Mein Bekannter hat Warzen auf dem rechten Daumen und dem rechten Mittelfinger, weil beide Finger seit Jahren in
der Schere stecken. Die Schere reibt die Haut, die sich mit Blasen wehrt, die dann zu Warzen werden. Durch die Chemie,
die er den Kunden ins Haar schmiert, ist die Haut seiner Hände chronisch gerötet. Seine Hände sehen aus, als wären sie in einen Senfgasangriff geraten. „Vokuhila“, sagte er. „Vorne kurzsichtig, hinten langweilig!“ „Vorne Kuh, hinten Lama“, antwortete ich und er nickte mit ernstem Blick, als hätte unser kleiner Dialog irgendeinen Sinn gehabt.

„Ich hab einen Skinhead frisiert. Er wollte kahlgeschoren werden, ich hab ihm aber hinten ein Büschel Haare stehen lassen!“ „Wow“, sagte ich anerkennend. „Du bist ja so was wie die Sophie Scholl der Friseure. Du hättest Hitler wahrscheinlich den Scheitel andersrum gekämmt. Respekt!“ „Der Skinhead sah aus wie eine Hare Krishna-Jünger. Nur
ohne gelben Umhang.“ „Naja, Hare-Krishna-Typen haben auch ganz selten Springerstiefel.“ Es rumpelte. Ich war über einen Hund gefahren. Ich habe hinten an meinem Trabi einen Aufkleber: „Ich bremse nicht für Tiere“, man kann mir also nichts vorwerfen. Traurig drehte sich der Friseur nach dem überfahrenen Hund um. „Dem Hund ist nichts passiert. Der steht schon wieder“, sagte er. „Das ist der Vorteil vom Trabi. Du kannst mit einem Trabi niemanden verletzen. Der Wagen tut nichts.“ Er nickte wieder traurig vor sich hin und fuhr sich mit seiner knallroten Chemiehand durchs Haar.
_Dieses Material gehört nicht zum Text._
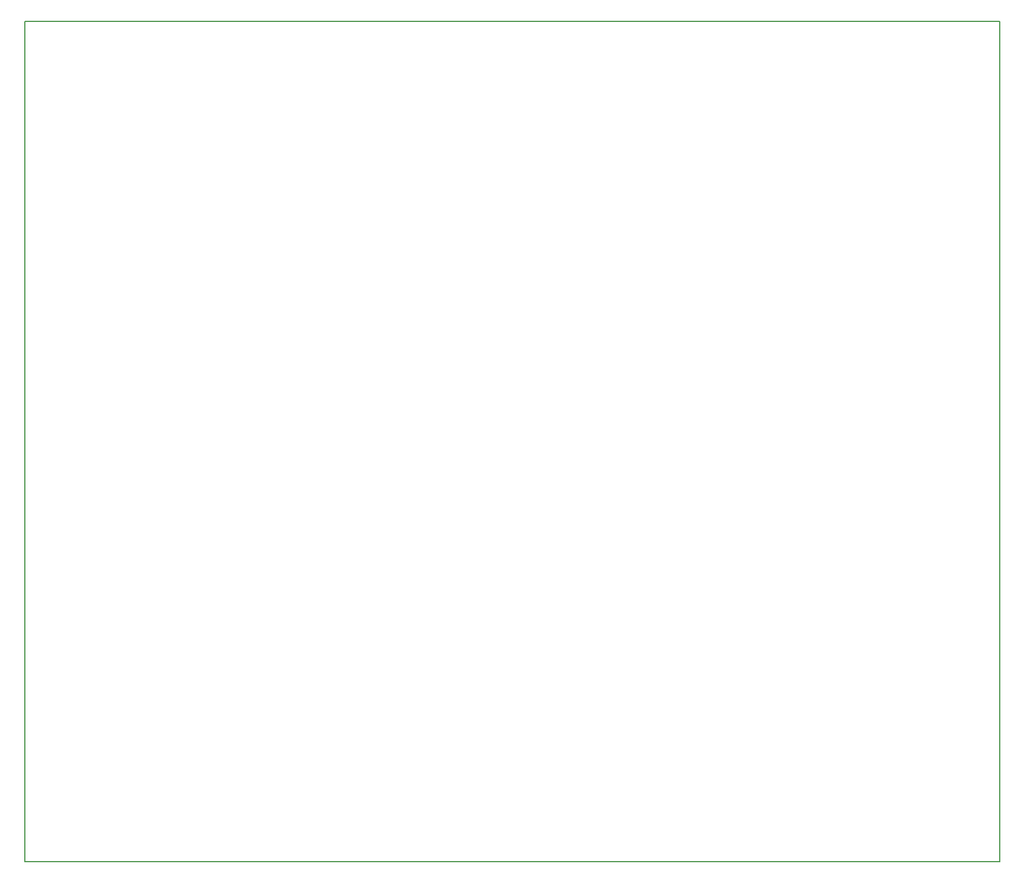
<source format=gbr>
G04 DipTrace 2.3.0.3*
%INBoardOutline.gbr*%
%MOIN*%
%ADD11C,0.0055*%
%FSLAX44Y44*%
G04*
G70*
G90*
G75*
G01*
%LNBoardOutline*%
%LPD*%
X60187Y52437D2*
D11*
X3937D1*
Y3937D1*
X60187D1*
Y52437D1*
M02*

</source>
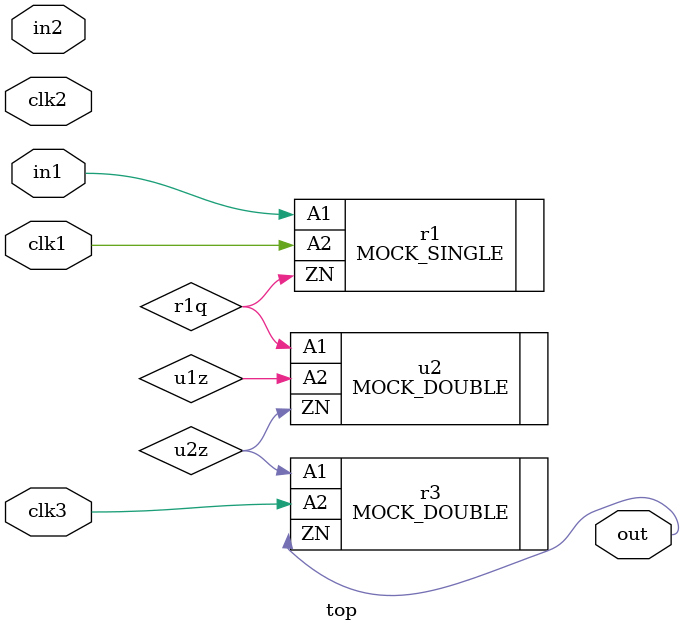
<source format=v>
module top (in1, in2, clk1, clk2, clk3, out);
  input in1, in2, clk1, clk2, clk3;
  output out;
  wire r1q, r2q, u1z, u2z;

  MOCK_SINGLE r1 (.A1(in1), .A2(clk1), .ZN(r1q));
  MOCK_SINGLE r2 (.A1(in2), .A2(clk2), .ZN(r2q));
  MOCK_DOUBLE u2 (.A1(r1q), .A2(u1z), .ZN(u2z));
  MOCK_DOUBLE r3 (.A1(u2z), .A2(clk3), .ZN(out));
endmodule // top

</source>
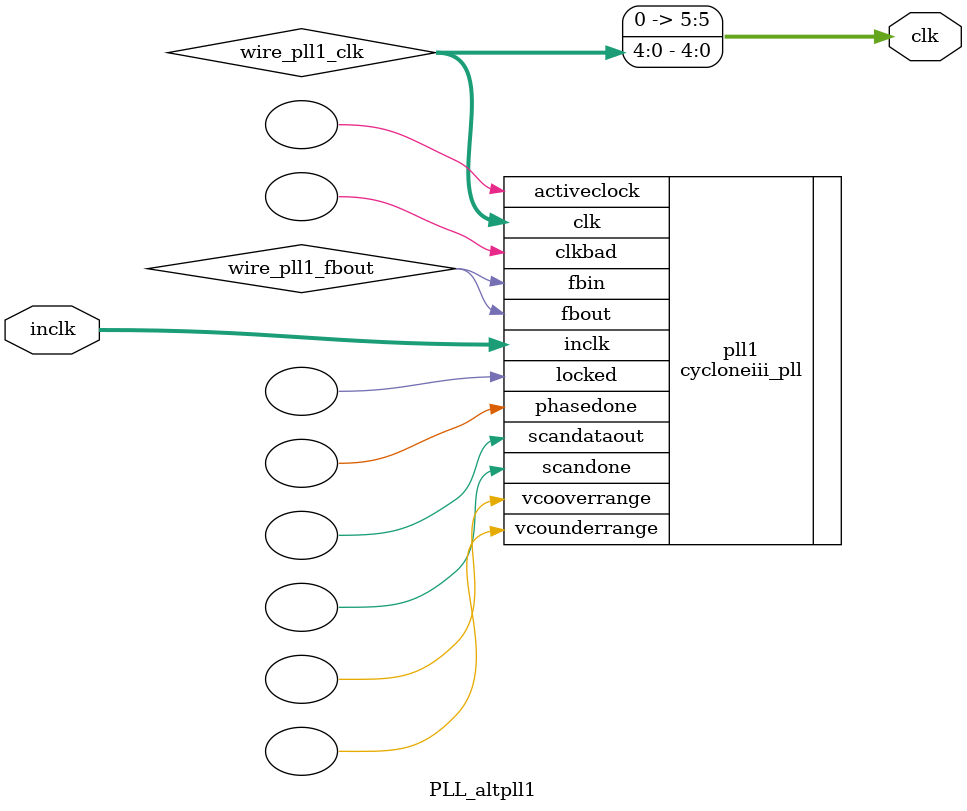
<source format=v>






//synthesis_resources = cycloneiii_pll 1 
//synopsys translate_off
`timescale 1 ps / 1 ps
//synopsys translate_on
module  PLL_altpll1
	( 
	clk,
	inclk) /* synthesis synthesis_clearbox=1 */;
	output   [5:0]  clk;
	input   [1:0]  inclk;

	wire  [4:0]   wire_pll1_clk;
	wire  wire_pll1_fbout;

	cycloneiii_pll   pll1
	( 
	.activeclock(),
	.clk(wire_pll1_clk),
	.clkbad(),
	.fbin(wire_pll1_fbout),
	.fbout(wire_pll1_fbout),
	.inclk(inclk),
	.locked(),
	.phasedone(),
	.scandataout(),
	.scandone(),
	.vcooverrange(),
	.vcounderrange()
	`ifdef FORMAL_VERIFICATION
	`else
	// synopsys translate_off
	`endif
	,
	.areset(1'b0),
	.clkswitch(1'b0),
	.configupdate(1'b0),
	.pfdena(1'b1),
	.phasecounterselect({3{1'b0}}),
	.phasestep(1'b0),
	.phaseupdown(1'b0),
	.scanclk(1'b0),
	.scanclkena(1'b1),
	.scandata(1'b0)
	`ifdef FORMAL_VERIFICATION
	`else
	// synopsys translate_on
	`endif
	);
	defparam
		pll1.clk0_divide_by = 4,
		pll1.clk0_duty_cycle = 50,
		pll1.clk0_multiply_by = 1,
		pll1.clk0_phase_shift = "0",
		pll1.clk1_divide_by = 2,
		pll1.clk1_duty_cycle = 50,
		pll1.clk1_multiply_by = 1,
		pll1.clk1_phase_shift = "0",
		pll1.clk2_divide_by = 1,
		pll1.clk2_duty_cycle = 50,
		pll1.clk2_multiply_by = 1,
		pll1.clk2_phase_shift = "0",
		pll1.compensate_clock = "clk0",
		pll1.inclk0_input_frequency = 17458,
		pll1.operation_mode = "normal",
		pll1.pll_type = "fast",
		pll1.lpm_type = "cycloneiii_pll";
	assign
		clk = {1{wire_pll1_clk}};
	initial/*synthesis enable_verilog_initial_construct*/
 	begin
		$display("Error: MGL_INTERNAL_ERROR: Port object altpll|clk of width  6 is being assigned the port altpll|stratixii_pll inst pll1|clk of width 5 which is illegal, as port widths dont match nor are multiples. CAUSE : The port widths are mismatched in the mentioned assignment. The port widths of the connected ports should match or the LHS port width should be a multiple of the RHS port width. ACTION : Check the port widths of the connected ports. Logical operation results in a port width equal to the larger of the two ports and concatenation results in a port width equal to the sum of the individual port widths. Double check for such cases.");
	end
endmodule //PLL_altpll1
//ERROR FILE

</source>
„Hast du dir nie überlegt, mit Handschuhen zu arbeiten?“ fragte ich ihn. „Doch. Jeden verdammten Tag überleg ich’s mir. Jeden verdammten Tag.“ „Und?“ „Dann wasch ich sie doch ohne Handschuhe. Das ist blöd. Aber was willst du machen? Trabition ist Trabition!“

Ich hielt, indem ich kein Gas mehr gab. 400 Meter lang rollte der Wagen aus. Der pfiffige Bananenossi hatte damals die
Bremse ausgebaut, bevor er mir den Trabi verkaufte. Vorm „Ein haariges Unterfangen“ blieben wir stehen. Er gab mir
die knallrote Hand und seine Warzen taten mir weh. „Danke“, sagte er. „Morgen ist mein Trabi fertig. Dieser Skinhead
hat mir fotorealistisch HC Strache auf den Trabi gesprayt. Ich hab’s übermalen lassen.“ „Was für ein Motiv?“ „Punkt
Punkt-Komma-Strich-fertig-ist-das-Mondgesicht.“ Er stieg aus und betrat das haarige Unterfangen.